--- Start EXTRACT TO READ ---

Just curious - how commonly was arsenic used for embalming in Australia? I don't have a good feel for that internationally, just that it became popular in the US after the Civil War, and especially after Lincoln was stuffed with it and sent around the country on a train. It took around 50 years for people to figure out that arsenic was killing off embalmers, which is why its use was outlawed here in 1910. Formaldehyde as a replacement was only slightly better.

-----Original Message-----
From: HISTORICAL ARCHAEOLOGY [mailto:HISTARCH at COMMUNITY.LSOFT.COM] On Behalf Of Richard Wright
Sent: Tuesday, April 16, 2019 6:31 PM
To:HISTARCH at COMMUNITY.LSOFT.COM
Subject: Re: Health and safety considerations for exhumations

Daniel
I agree absolutely that prior tests for arsenic should be carried out on cemetery soils. No question about that.
What I was worried about was that excavators might get the jitters if what they were observing were merely bluish crystals of vivianite, which are commonly found around bodies in soils that contains iron. An anecdote, unrelated to health and safety. In one forensic site, containing an unidentified murdered body, an excavator thought that the blue on a persons clothing showed that the person must have brushed up against crumbling, blue coloured distemper on a painted wall. Alas there was no such forensic clue. The blue was made up of a dusting of tiny crystals of vivianite.
Richard

----- Original Message -----
From: "HISTORICAL ARCHAEOLOGY"
To:
Cc:
Sent:Tue, 16 Apr 2019 14:02:32 +0000
Subject:Re: Health and safety considerations for exhumations

  Richard,
  Well, the original citation was Borstel C.L. and Niquette C. Testing Procedure for Historic Cemeteries. Cultural Resource Analysts, inc.; Lexington, KY, USA: 2000 - which used to be relatively easy to find online, but now all I can seem to locate are articles that use it as a reference. It was taken from a paper that originally appeared in the publication of ACRA (American Cultural Resources Association) in Issue
6-5 from the year 2000, but that issue is not available in their archives, and that appears to have been taken from a paper presented at the Archaeological Society of Virginia's annual meeting on October 3, 1998. The paper is available on Academiahttps://www.academia.edu/10146132/Arsenic_and_Old_Graves_Testing_Procedures_at_Nineteenth-Century_Cemeteries
though it does not include a reference to arsenic presenting as blue green crystals in historic burials.

--- End EXTRACT TO READ ---
--- Start RECORDS ---

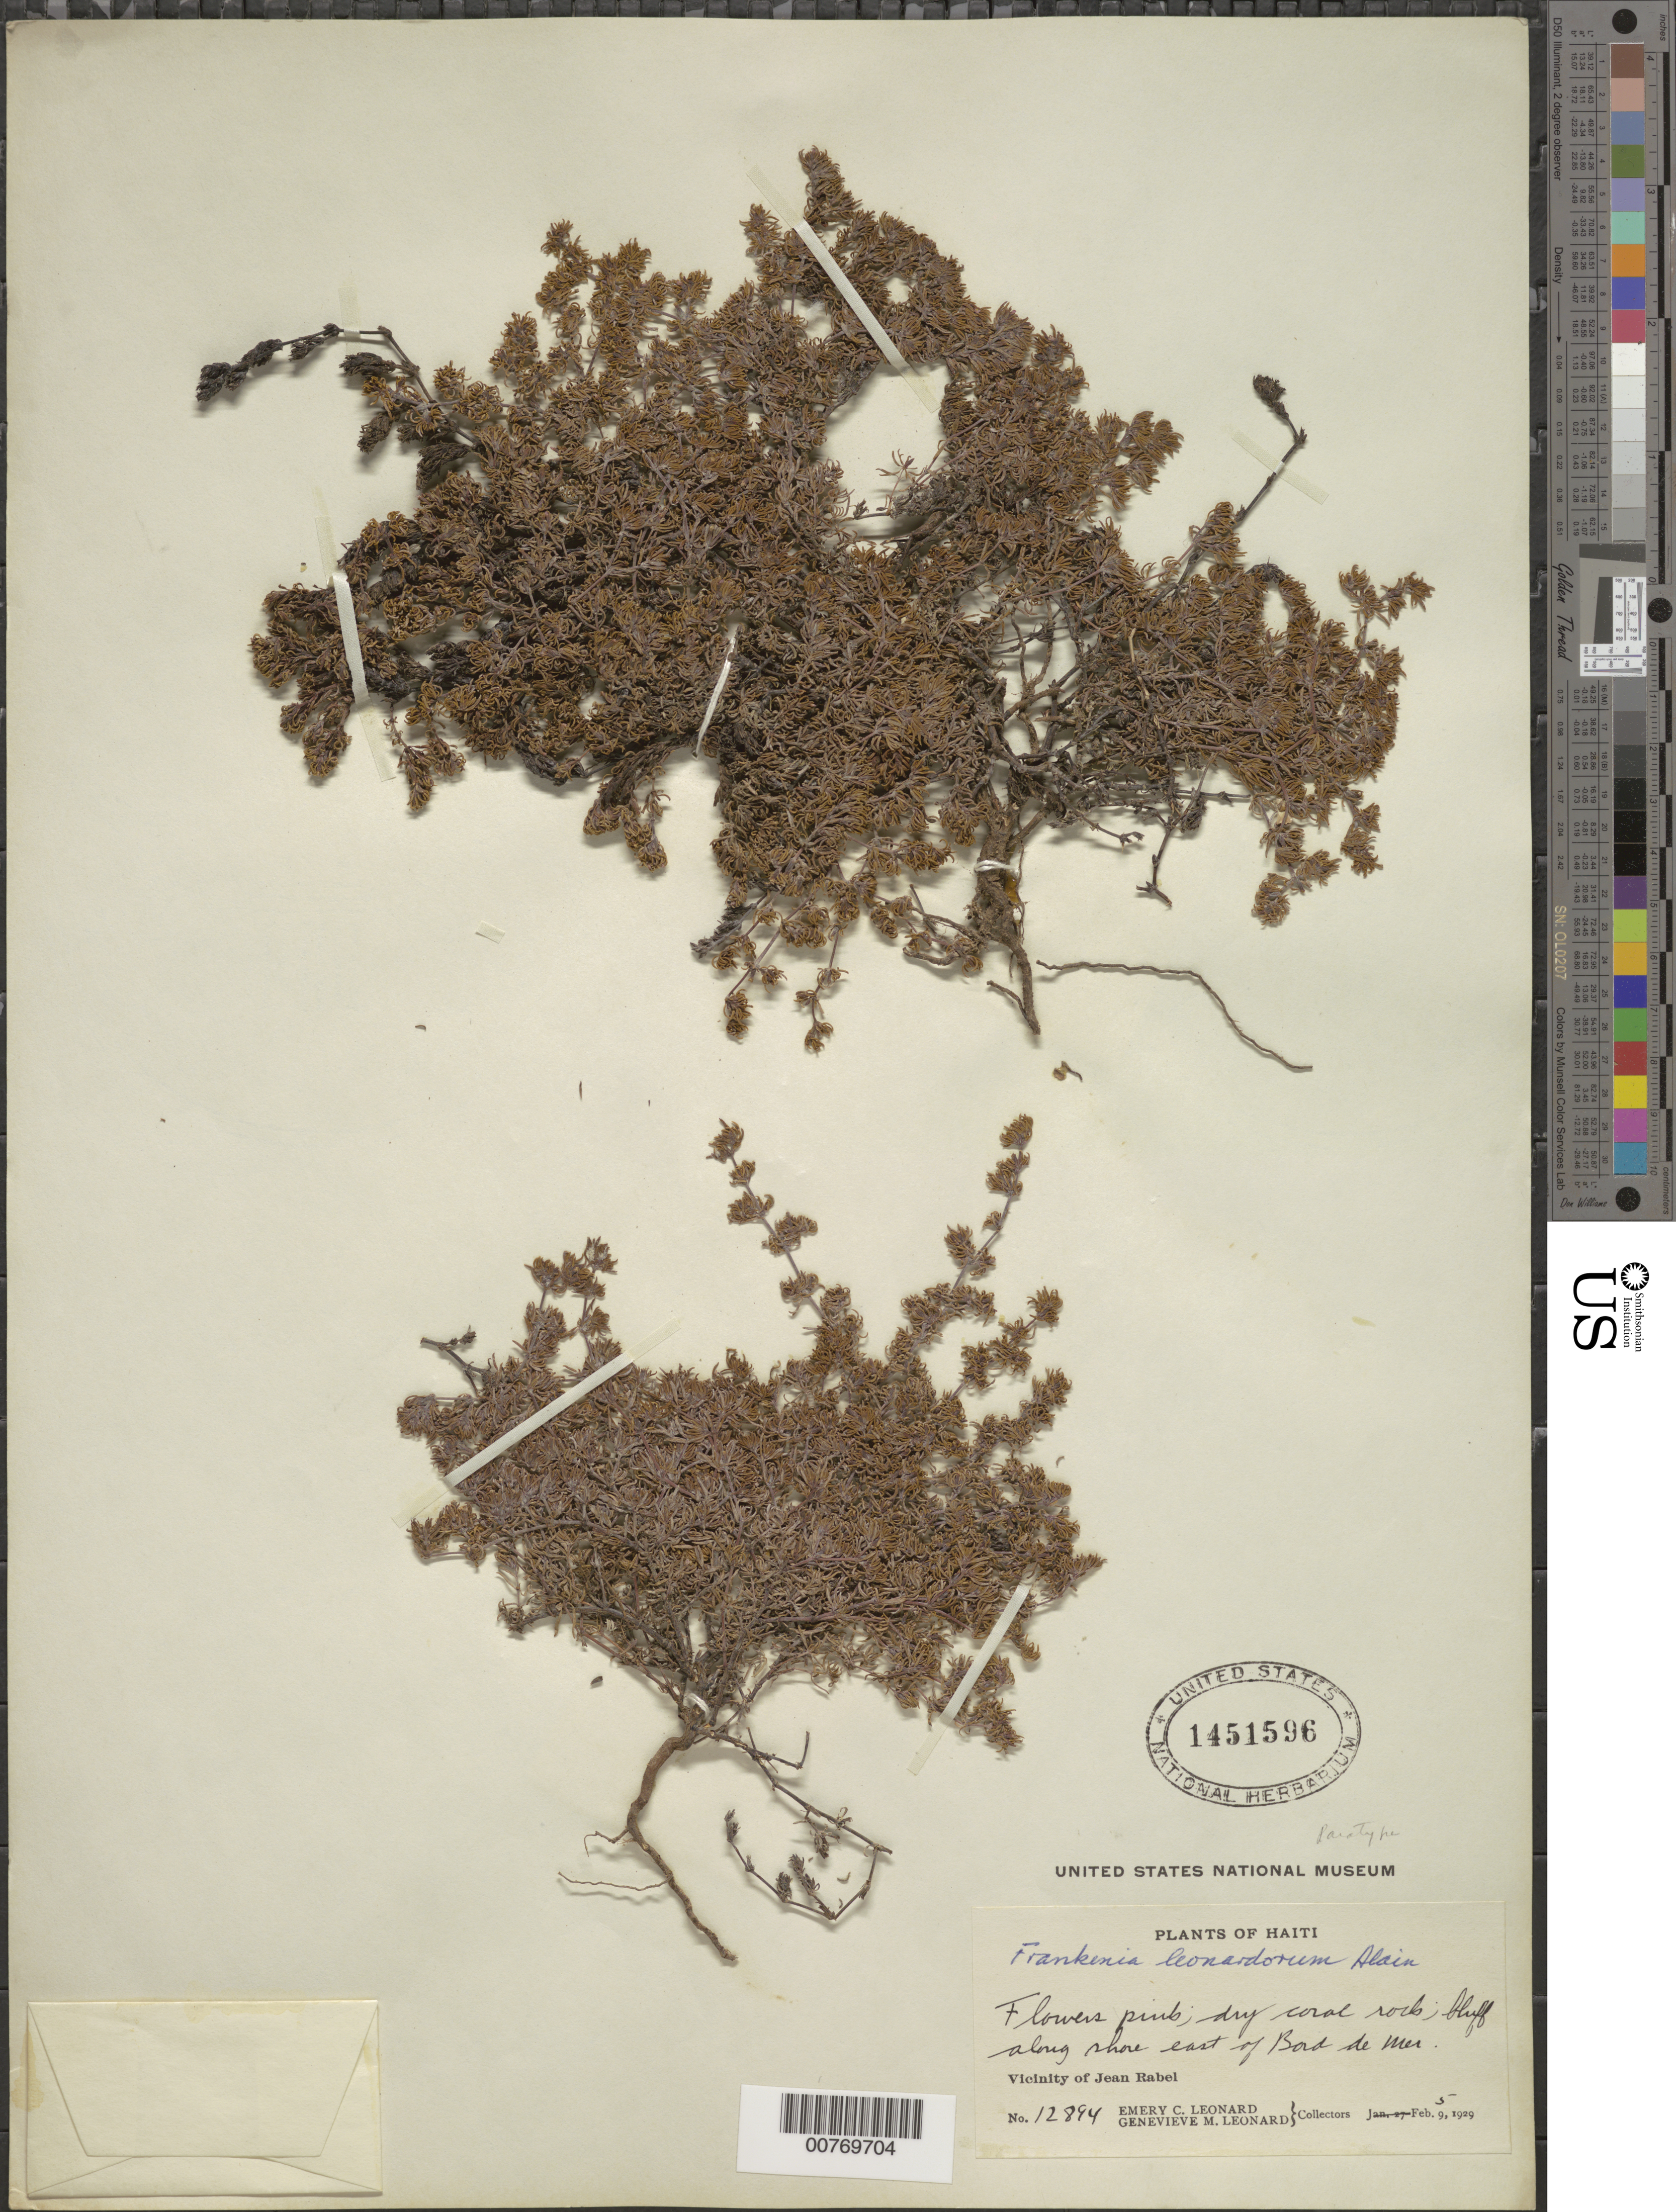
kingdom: Plantae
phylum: Tracheophyta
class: Magnoliopsida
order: Caryophyllales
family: Frankeniaceae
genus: Frankenia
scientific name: Frankenia leonardorum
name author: Alain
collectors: E. C. Leonard & G. M. Leonard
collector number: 12894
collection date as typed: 05 Feb 1929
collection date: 1929-02-05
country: Haiti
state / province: Nord-Óuest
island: Hispaniola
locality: Vicinity of Jean Rabel.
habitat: Bluff along shore east of Bord de Mer, dry coral rock.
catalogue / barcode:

--- End RECORDS ---

__SET PROBLEM A__
In the email thread on exhumations, rewrite the paragraph that begins "What I was worried about" as a short bulleted list that keeps its main facts.
__SET PROBLEM B__
Print the passage of the email thread from "Just curious - how" to "only slightly better.", word for word.

__TASK RESULT A__
- The worry was that excavators might get the jitters on seeing bluish crystals of vivianite, which are commonly found around bodies in soils containing iron.
- An anecdote unrelated to health and safety: at a forensic site with an unidentified murdered body, an excavator thought blue on the clothing meant the person had brushed against crumbling, blue-colored distemper on a painted wall.
- There was no such clue. The blue was a dusting of tiny vivianite crystals.

__TASK RESULT B__
Just curious - how commonly was arsenic used for embalming in Australia? I don't have a good feel for that internationally, just that it became popular in the US after the Civil War, and especially after Lincoln was stuffed with it and sent around the country on a train. It took around 50 years for people to figure out that arsenic was killing off embalmers, which is why its use was outlawed here in 1910. Formaldehyde as a replacement was only slightly better.